### Try it
An exact transcript of all the records is required, with nothing left out.

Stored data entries
*** Block opens ***

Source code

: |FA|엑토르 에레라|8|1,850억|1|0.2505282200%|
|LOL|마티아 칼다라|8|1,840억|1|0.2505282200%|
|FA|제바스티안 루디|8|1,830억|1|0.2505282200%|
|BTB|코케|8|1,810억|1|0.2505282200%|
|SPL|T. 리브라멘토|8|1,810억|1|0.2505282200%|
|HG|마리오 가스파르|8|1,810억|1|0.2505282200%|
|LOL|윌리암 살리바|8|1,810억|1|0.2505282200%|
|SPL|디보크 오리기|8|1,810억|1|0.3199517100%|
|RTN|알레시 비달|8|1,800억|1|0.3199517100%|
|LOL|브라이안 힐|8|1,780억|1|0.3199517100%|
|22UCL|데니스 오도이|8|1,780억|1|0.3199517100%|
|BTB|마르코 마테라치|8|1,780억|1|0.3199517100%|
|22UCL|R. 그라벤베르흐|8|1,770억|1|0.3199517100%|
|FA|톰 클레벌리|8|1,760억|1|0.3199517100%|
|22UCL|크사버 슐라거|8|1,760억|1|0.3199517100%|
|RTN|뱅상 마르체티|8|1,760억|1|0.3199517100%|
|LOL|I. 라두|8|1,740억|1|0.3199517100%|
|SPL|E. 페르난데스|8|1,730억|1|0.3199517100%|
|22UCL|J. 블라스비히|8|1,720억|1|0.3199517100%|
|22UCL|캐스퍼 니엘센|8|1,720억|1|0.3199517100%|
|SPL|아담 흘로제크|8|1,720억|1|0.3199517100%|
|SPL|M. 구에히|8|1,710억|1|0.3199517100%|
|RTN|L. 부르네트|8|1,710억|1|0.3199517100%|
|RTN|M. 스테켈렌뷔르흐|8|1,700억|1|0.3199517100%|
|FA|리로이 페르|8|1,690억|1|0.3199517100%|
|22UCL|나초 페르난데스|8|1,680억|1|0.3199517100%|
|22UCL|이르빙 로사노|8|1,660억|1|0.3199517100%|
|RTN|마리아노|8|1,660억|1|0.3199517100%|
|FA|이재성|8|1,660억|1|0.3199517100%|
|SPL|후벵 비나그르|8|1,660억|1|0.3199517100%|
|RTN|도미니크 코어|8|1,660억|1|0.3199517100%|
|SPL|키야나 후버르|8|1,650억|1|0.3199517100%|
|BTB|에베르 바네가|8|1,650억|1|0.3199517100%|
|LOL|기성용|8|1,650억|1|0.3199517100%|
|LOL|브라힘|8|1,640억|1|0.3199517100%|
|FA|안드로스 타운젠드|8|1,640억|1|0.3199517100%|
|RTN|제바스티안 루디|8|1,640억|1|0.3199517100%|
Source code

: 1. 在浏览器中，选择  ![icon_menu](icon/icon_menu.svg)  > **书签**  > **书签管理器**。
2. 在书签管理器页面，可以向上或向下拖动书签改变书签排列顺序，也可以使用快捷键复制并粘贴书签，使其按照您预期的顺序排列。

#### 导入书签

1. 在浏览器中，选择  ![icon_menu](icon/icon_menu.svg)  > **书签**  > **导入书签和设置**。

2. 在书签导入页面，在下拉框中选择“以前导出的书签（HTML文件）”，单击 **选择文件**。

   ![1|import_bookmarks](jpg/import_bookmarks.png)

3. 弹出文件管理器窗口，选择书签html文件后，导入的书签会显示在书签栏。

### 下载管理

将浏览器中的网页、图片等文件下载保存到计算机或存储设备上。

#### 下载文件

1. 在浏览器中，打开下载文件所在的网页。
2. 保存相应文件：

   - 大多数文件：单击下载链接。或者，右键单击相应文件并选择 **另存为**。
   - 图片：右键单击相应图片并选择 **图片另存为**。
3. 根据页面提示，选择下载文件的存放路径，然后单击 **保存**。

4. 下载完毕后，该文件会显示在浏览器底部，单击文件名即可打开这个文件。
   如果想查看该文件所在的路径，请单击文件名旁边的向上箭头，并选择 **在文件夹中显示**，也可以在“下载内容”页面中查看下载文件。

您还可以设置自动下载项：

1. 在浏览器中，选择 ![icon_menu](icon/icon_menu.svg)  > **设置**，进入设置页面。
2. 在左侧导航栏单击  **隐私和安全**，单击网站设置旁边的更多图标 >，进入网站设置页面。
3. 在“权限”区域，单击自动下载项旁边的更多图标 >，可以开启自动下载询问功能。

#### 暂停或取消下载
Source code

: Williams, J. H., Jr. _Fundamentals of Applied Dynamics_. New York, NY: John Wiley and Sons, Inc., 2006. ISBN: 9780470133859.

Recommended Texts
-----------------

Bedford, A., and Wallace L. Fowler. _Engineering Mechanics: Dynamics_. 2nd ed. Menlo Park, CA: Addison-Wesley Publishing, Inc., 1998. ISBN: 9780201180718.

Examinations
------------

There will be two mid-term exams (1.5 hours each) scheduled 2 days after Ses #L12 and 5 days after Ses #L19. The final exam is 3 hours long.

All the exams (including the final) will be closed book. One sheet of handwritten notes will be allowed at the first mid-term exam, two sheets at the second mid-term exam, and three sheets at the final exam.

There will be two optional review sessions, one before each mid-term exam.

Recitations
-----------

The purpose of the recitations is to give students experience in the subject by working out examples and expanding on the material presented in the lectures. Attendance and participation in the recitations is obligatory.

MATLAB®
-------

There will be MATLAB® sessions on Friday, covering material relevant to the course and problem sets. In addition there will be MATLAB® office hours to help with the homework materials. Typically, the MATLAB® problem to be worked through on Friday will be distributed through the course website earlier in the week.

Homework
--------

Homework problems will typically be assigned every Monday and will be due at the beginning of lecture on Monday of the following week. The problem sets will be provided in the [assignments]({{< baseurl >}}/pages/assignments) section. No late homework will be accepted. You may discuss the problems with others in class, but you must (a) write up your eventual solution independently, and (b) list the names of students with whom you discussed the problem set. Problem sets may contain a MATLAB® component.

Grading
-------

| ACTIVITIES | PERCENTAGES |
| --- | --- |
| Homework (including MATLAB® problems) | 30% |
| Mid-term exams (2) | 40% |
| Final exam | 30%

*** Block closes ***

### Task output
Source code

: |FA|엑토르 에레라|8|1,850억|1|0.2505282200%|
|LOL|마티아 칼다라|8|1,840억|1|0.2505282200%|
|FA|제바스티안 루디|8|1,830억|1|0.2505282200%|
|BTB|코케|8|1,810억|1|0.2505282200%|
|SPL|T. 리브라멘토|8|1,810억|1|0.2505282200%|
|HG|마리오 가스파르|8|1,810억|1|0.2505282200%|
|LOL|윌리암 살리바|8|1,810억|1|0.2505282200%|
|SPL|디보크 오리기|8|1,810억|1|0.3199517100%|
|RTN|알레시 비달|8|1,800억|1|0.3199517100%|
|LOL|브라이안 힐|8|1,780억|1|0.3199517100%|
|22UCL|데니스 오도이|8|1,780억|1|0.3199517100%|
|BTB|마르코 마테라치|8|1,780억|1|0.3199517100%|
|22UCL|R. 그라벤베르흐|8|1,770억|1|0.3199517100%|
|FA|톰 클레벌리|8|1,760억|1|0.3199517100%|
|22UCL|크사버 슐라거|8|1,760억|1|0.3199517100%|
|RTN|뱅상 마르체티|8|1,760억|1|0.3199517100%|
|LOL|I. 라두|8|1,740억|1|0.3199517100%|
|SPL|E. 페르난데스|8|1,730억|1|0.3199517100%|
|22UCL|J. 블라스비히|8|1,720억|1|0.3199517100%|
|22UCL|캐스퍼 니엘센|8|1,720억|1|0.3199517100%|
|SPL|아담 흘로제크|8|1,720억|1|0.3199517100%|
|SPL|M. 구에히|8|1,710억|1|0.3199517100%|
|RTN|L. 부르네트|8|1,710억|1|0.3199517100%|
|RTN|M. 스테켈렌뷔르흐|8|1,700억|1|0.3199517100%|
|FA|리로이 페르|8|1,690억|1|0.3199517100%|
|22UCL|나초 페르난데스|8|1,680억|1|0.3199517100%|
|22UCL|이르빙 로사노|8|1,660억|1|0.3199517100%|
|RTN|마리아노|8|1,660억|1|0.3199517100%|
|FA|이재성|8|1,660억|1|0.3199517100%|
|SPL|후벵 비나그르|8|1,660억|1|0.3199517100%|
|RTN|도미니크 코어|8|1,660억|1|0.3199517100%|
|SPL|키야나 후버르|8|1,650억|1|0.3199517100%|
|BTB|에베르 바네가|8|1,650억|1|0.3199517100%|
|LOL|기성용|8|1,650억|1|0.3199517100%|
|LOL|브라힘|8|1,640억|1|0.3199517100%|
|FA|안드로스 타운젠드|8|1,640억|1|0.3199517100%|
|RTN|제바스티안 루디|8|1,640억|1|0.3199517100%|
Source code

: 1. 在浏览器中，选择  ![icon_menu](icon/icon_menu.svg)  > **书签**  > **书签管理器**。
2. 在书签管理器页面，可以向上或向下拖动书签改变书签排列顺序，也可以使用快捷键复制并粘贴书签，使其按照您预期的顺序排列。

#### 导入书签

1. 在浏览器中，选择  ![icon_menu](icon/icon_menu.svg)  > **书签**  > **导入书签和设置**。

2. 在书签导入页面，在下拉框中选择“以前导出的书签（HTML文件）”，单击 **选择文件**。

   ![1|import_bookmarks](jpg/import_bookmarks.png)

3. 弹出文件管理器窗口，选择书签html文件后，导入的书签会显示在书签栏。

### 下载管理

将浏览器中的网页、图片等文件下载保存到计算机或存储设备上。

#### 下载文件

1. 在浏览器中，打开下载文件所在的网页。
2. 保存相应文件：

   - 大多数文件：单击下载链接。或者，右键单击相应文件并选择 **另存为**。
   - 图片：右键单击相应图片并选择 **图片另存为**。
3. 根据页面提示，选择下载文件的存放路径，然后单击 **保存**。

4. 下载完毕后，该文件会显示在浏览器底部，单击文件名即可打开这个文件。
   如果想查看该文件所在的路径，请单击文件名旁边的向上箭头，并选择 **在文件夹中显示**，也可以在“下载内容”页面中查看下载文件。

您还可以设置自动下载项：

1. 在浏览器中，选择 ![icon_menu](icon/icon_menu.svg)  > **设置**，进入设置页面。
2. 在左侧导航栏单击  **隐私和安全**，单击网站设置旁边的更多图标 >，进入网站设置页面。
3. 在“权限”区域，单击自动下载项旁边的更多图标 >，可以开启自动下载询问功能。

#### 暂停或取消下载
Source code

: Williams, J. H., Jr. _Fundamentals of Applied Dynamics_. New York, NY: John Wiley and Sons, Inc., 2006. ISBN: 9780470133859.

Recommended Texts
-----------------

Bedford, A., and Wallace L. Fowler. _Engineering Mechanics: Dynamics_. 2nd ed. Menlo Park, CA: Addison-Wesley Publishing, Inc., 1998. ISBN: 9780201180718.

Examinations
------------

There will be two mid-term exams (1.5 hours each) scheduled 2 days after Ses #L12 and 5 days after Ses #L19. The final exam is 3 hours long.

All the exams (including the final) will be closed book. One sheet of handwritten notes will be allowed at the first mid-term exam, two sheets at the second mid-term exam, and three sheets at the final exam.

There will be two optional review sessions, one before each mid-term exam.

Recitations
-----------

The purpose of the recitations is to give students experience in the subject by working out examples and expanding on the material presented in the lectures. Attendance and participation in the recitations is obligatory.

MATLAB®
-------

There will be MATLAB® sessions on Friday, covering material relevant to the course and problem sets. In addition there will be MATLAB® office hours to help with the homework materials. Typically, the MATLAB® problem to be worked through on Friday will be distributed through the course website earlier in the week.

Homework
--------

Homework problems will typically be assigned every Monday and will be due at the beginning of lecture on Monday of the following week. The problem sets will be provided in the [assignments]({{< baseurl >}}/pages/assignments) section. No late homework will be accepted. You may discuss the problems with others in class, but you must (a) write up your eventual solution independently, and (b) list the names of students with whom you discussed the problem set. Problem sets may contain a MATLAB® component.

Grading
-------

| ACTIVITIES | PERCENTAGES |
| --- | --- |
| Homework (including MATLAB® problems) | 30% |
| Mid-term exams (2) | 40% |
| Final exam | 30%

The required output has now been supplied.